**DOCUMENT SEGMENT:**
****************************************

The motion requesting his transfer was filed on 7 September 2007, within the framework of the ICTR completion strategy, which wants to transfer some cases to national jurisdictions in order to finish by the end of the year all first instance trials as directed by the Security Council.

The landmark hearing was met with heated arguments from both the Prosecutor and the defence.

The debate was interjected by the so called "Friends of the Court(Amicus Curie)-the Human Rights Watch, Bar of Kigali, Government of Rwanda and the International Criminal Defence Attorneys Association (ICDAA).

The ICTR Prosecutor, Justice Hassan Jallow, stressed that Rwandan legal framework grants fair trial, adding that this was demonstrated by the latest decision of the French Chamberry Court of Appeal on 2 April which approved extradition of former Rwandan businessman Claver Kamanya to Kigali. "it is an indication of confidence in the Rwandan judiciary system," he told the three-bench Chamber presided by Judge Ines Weinberg de Roca (Argentina) and assisted b Lee Muthoga (Kenya) and Robert Fremr (Czech).

****************************************

Records from a data collection:
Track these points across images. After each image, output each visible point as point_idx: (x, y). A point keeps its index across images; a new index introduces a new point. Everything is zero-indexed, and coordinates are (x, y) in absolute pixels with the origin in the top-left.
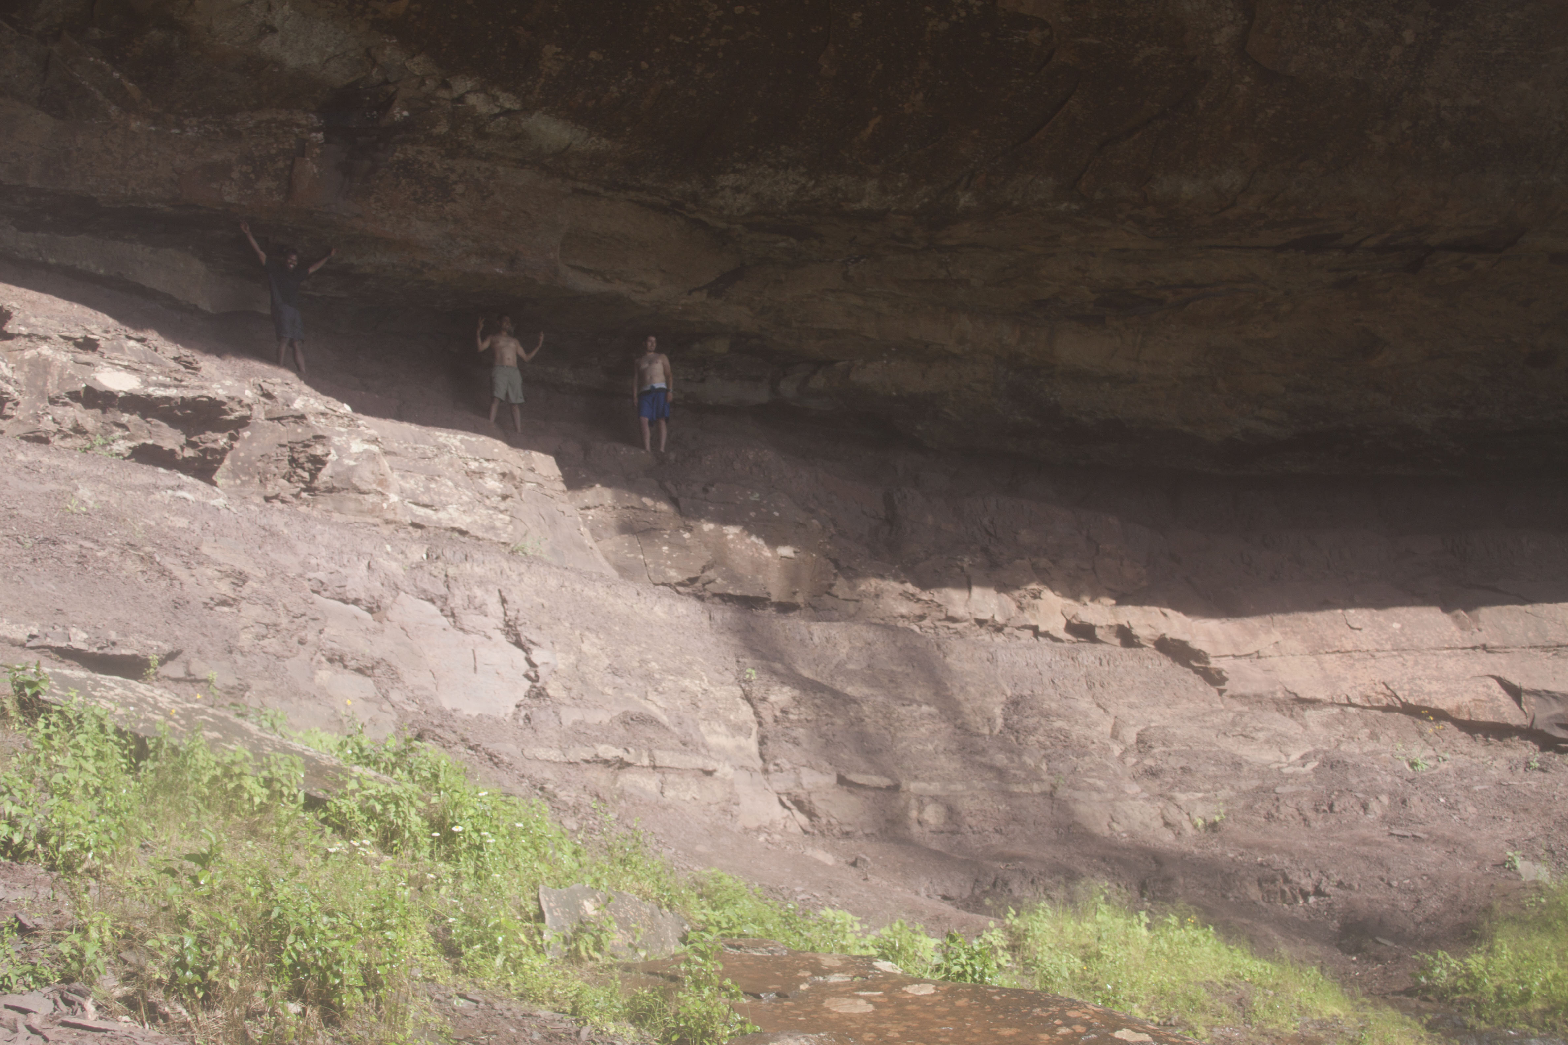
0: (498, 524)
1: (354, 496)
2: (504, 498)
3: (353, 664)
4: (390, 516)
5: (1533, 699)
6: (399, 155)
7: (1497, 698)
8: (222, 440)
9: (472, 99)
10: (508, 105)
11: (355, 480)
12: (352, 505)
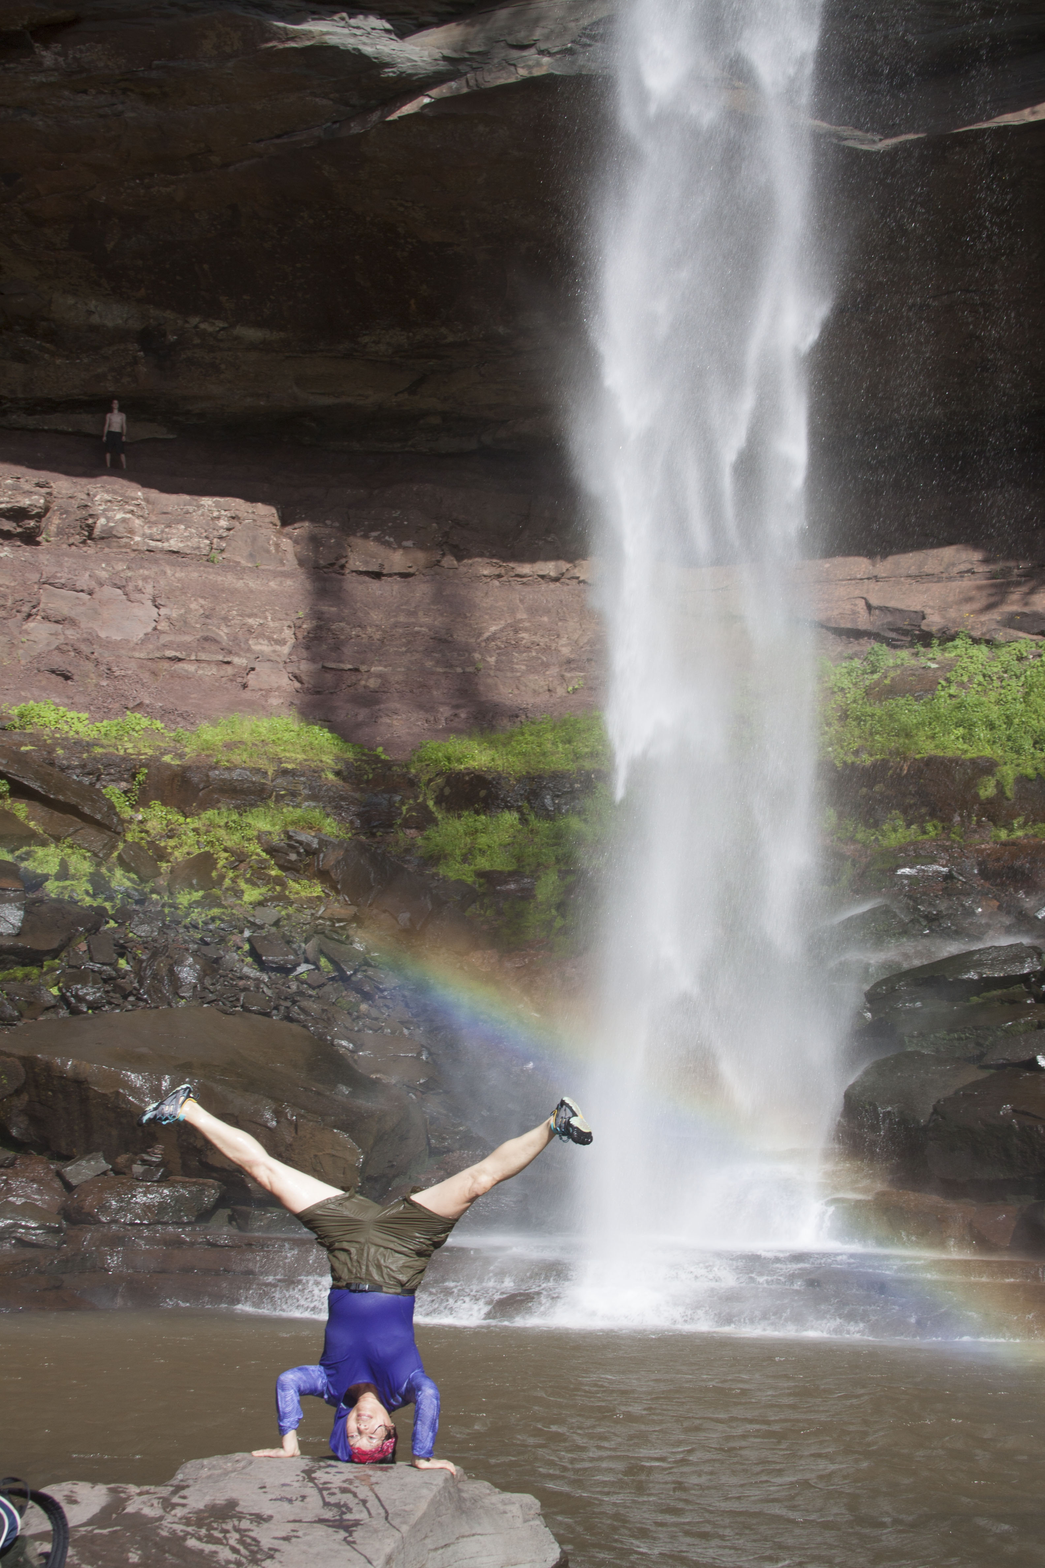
0: (202, 545)
1: (115, 540)
2: (229, 529)
3: (53, 619)
4: (135, 548)
5: (877, 612)
6: (184, 356)
7: (858, 613)
8: (32, 523)
9: (203, 326)
10: (221, 325)
11: (114, 533)
12: (115, 544)
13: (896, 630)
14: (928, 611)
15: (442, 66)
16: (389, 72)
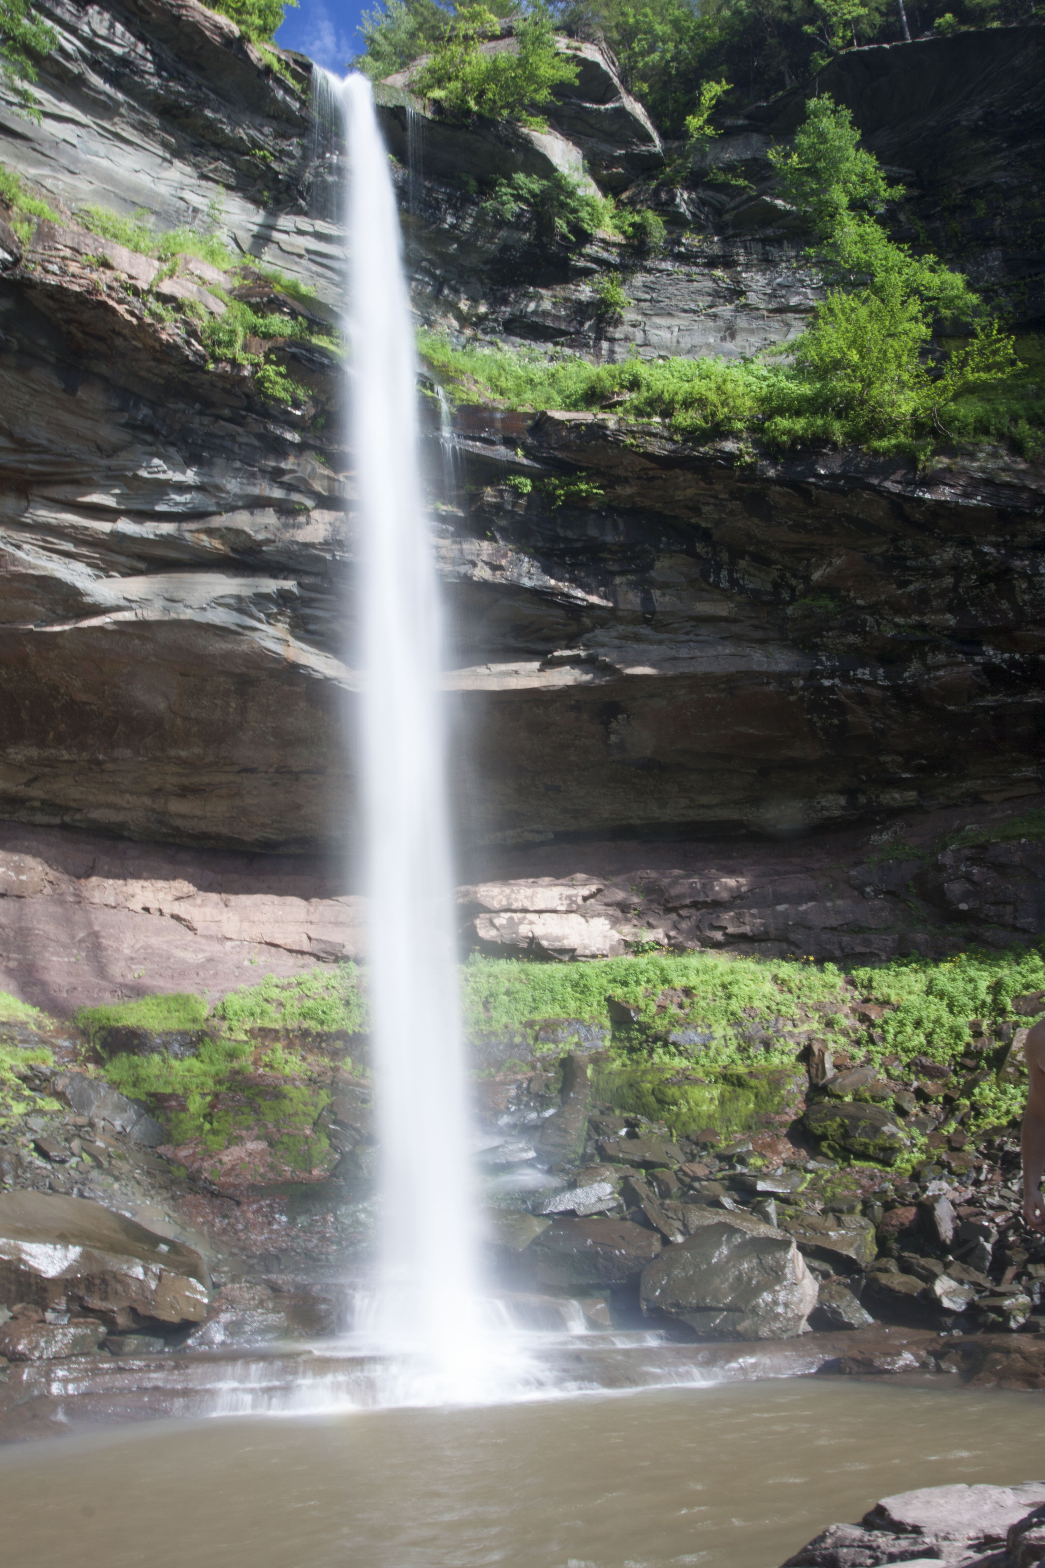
5: (315, 942)
7: (303, 941)
13: (326, 952)
14: (346, 943)
15: (123, 603)
16: (88, 600)
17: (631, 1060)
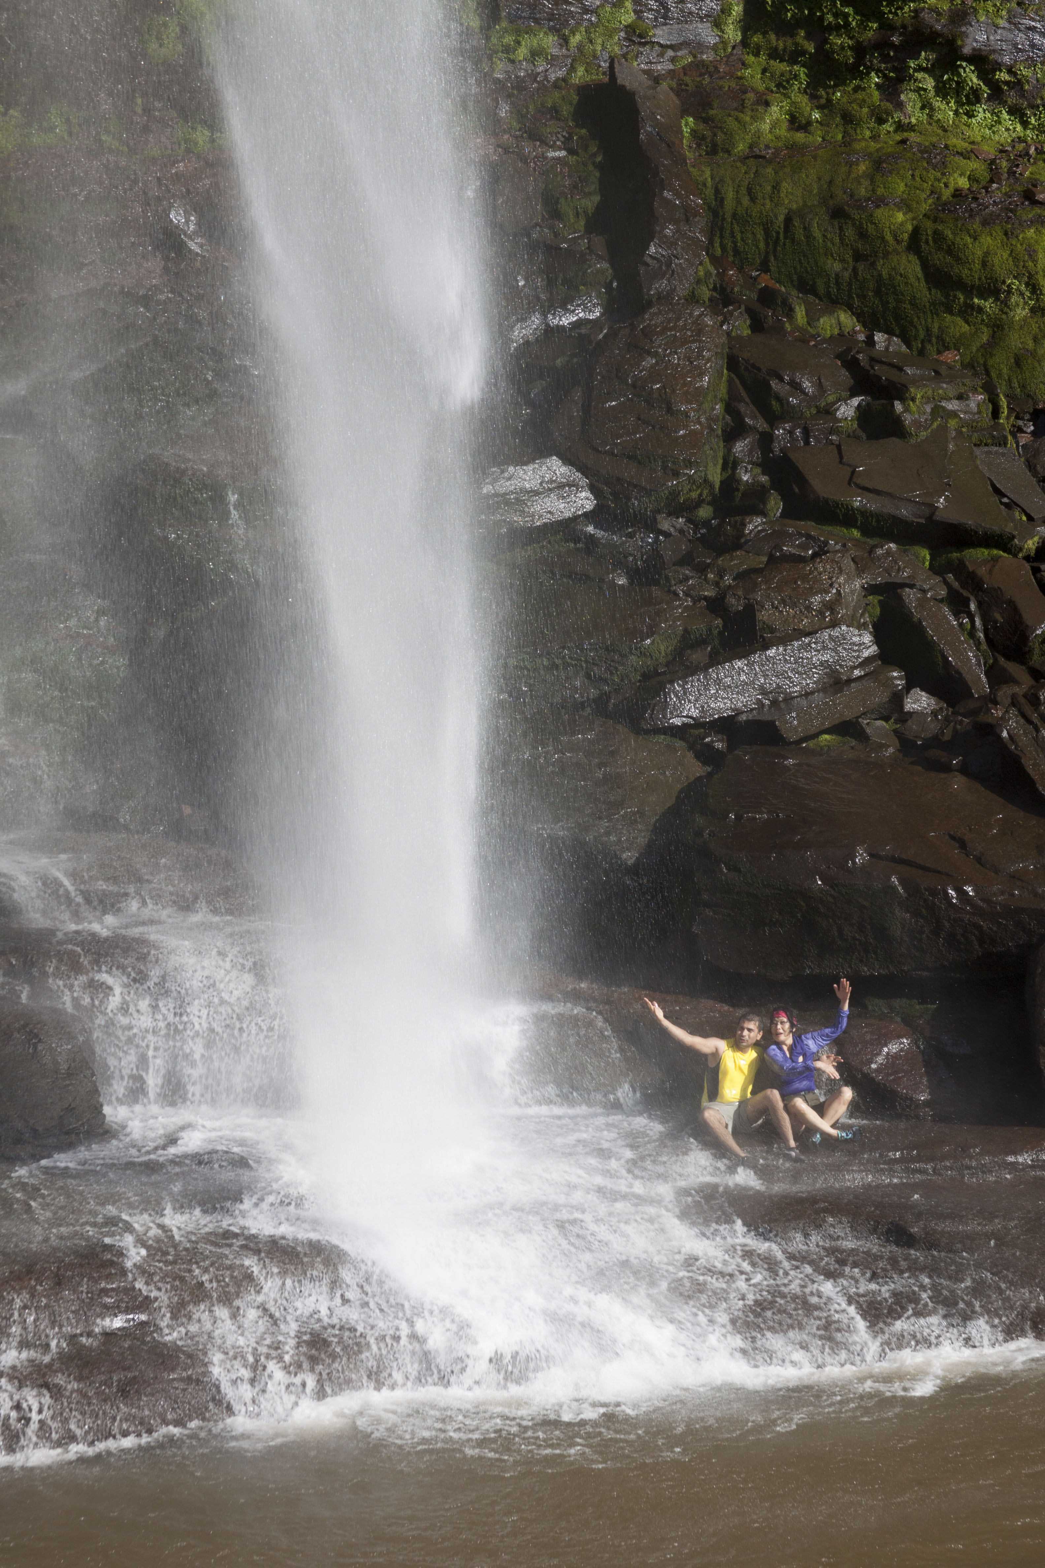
17: (826, 106)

****************************************

**BRIEF 1:** List every party the ICTR passage names as a "Friend of the Court."
**BRIEF 2:** Reproduce the ICTR passage word for word between "The debate was" and "Attorneys Association (ICDAA).", inclusive.
The data has no role in any of this.

**WORKED SOLUTION 1:**
- Human Rights Watch
- Bar of Kigali
- Government of Rwanda
- International Criminal Defence Attorneys Association (ICDAA)

**WORKED SOLUTION 2:**
The debate was interjected by the so called "Friends of the Court(Amicus Curie)-the Human Rights Watch, Bar of Kigali, Government of Rwanda and the International Criminal Defence Attorneys Association (ICDAA).